So with that in mind, what was the feeling that engulfed Revis when he saw Curtis Painter jog onto the field?

"First, I was upset, because Peyton was out of the game, and Reggie," Revis said. "Second, that's football. You have to go with it and you've got to take advantage of it. This is a situation where we had to take advantage of Painter coming in and we did - got the touchdown, the strip fumble. He's a backup. He didn't seem in sync and he didn't know the offense as much as Peyton. I think he was just kind of confused with our defense, him just stepping in like that."

Did the Jets switch things up a bit defensively against Painter because they knew they could get to him more easily?

"We played some of the same calls, but we were able to get there, put some pressure on that young man," Rex Ryan said. "Again, the plan did change a little bit. Reggie Wayne wasn't in there, so we were able to match Revis the other side. But that's just it. We were playing football."

Bart Scott was flagged for tripping on the Colts' second series, helping Indianapolis convert a fourth-and-1. What did Scott have to say about the penalty, especially given that the Colts scored a touchdown two plays later?
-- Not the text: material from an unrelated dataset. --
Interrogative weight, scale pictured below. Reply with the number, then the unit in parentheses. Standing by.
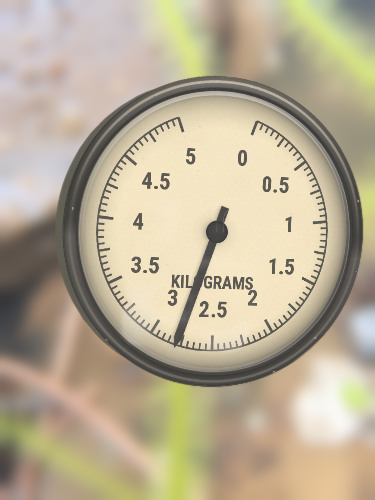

"I was just trying to stand up. I slipped," Scott said. "It's one of those things where 'did my leg run into him or did he run into my leg?' I didn't stick it out there. It's one of those things, man. The ref [Terry McAulay] was like, 'Well, we got in trouble a couple of weeks ago, so we had to call it.' I'm like, 'Man, I didn't trip the dude, the dude hit me in my groin.' ''

Seems as if Shonn Greene had more of a role in the offense than he has had of late. Was I hallucinating or was he a big part of the game plan?

No, you were lucid. Greene ran for 95 yards on 16 attempts, averaging nearly 6 yards a carry. With the Colts' high-powered offense, the Jets knew they were going to have to play a ball-control type of game to stay in it with Indianapolis. So that meant a heavy dose of Thomas Jones and the rookie running back.

"My running backs coach, Anthony Lynn, he basically told me that I was going to be more in the rotation," Greene said. "I prepare every week like I'm going to get the ball a lot. It really didn't matter to me because I was going in prepared. My thing is, I just want to be on the field to be able to help the team. Having a game like this, me and T.J. did very well. With both of us going, it just gives the team that much more of a chance to get a win."

What happened on those two plays in which Dwight Freeney, of all people, came in unblocked and nearly pulverized quarterback Mark Sanchez?

Neither was the fault of left tackle D'Brickashaw Ferguson, though it might have appeared that way. Ferguson was supposed to give help by pinching inside, and Sanchez's responsibility was to get rid of the ball quickly.

"It was empty alignment," Ryan said. "We spread everybody out and they went to a zero blitz where somebody is going to be unblocked. Generally, you protect inside out, and we did that. But Freeney got there quick before we were able to recognize the hot [read] and get the throw off."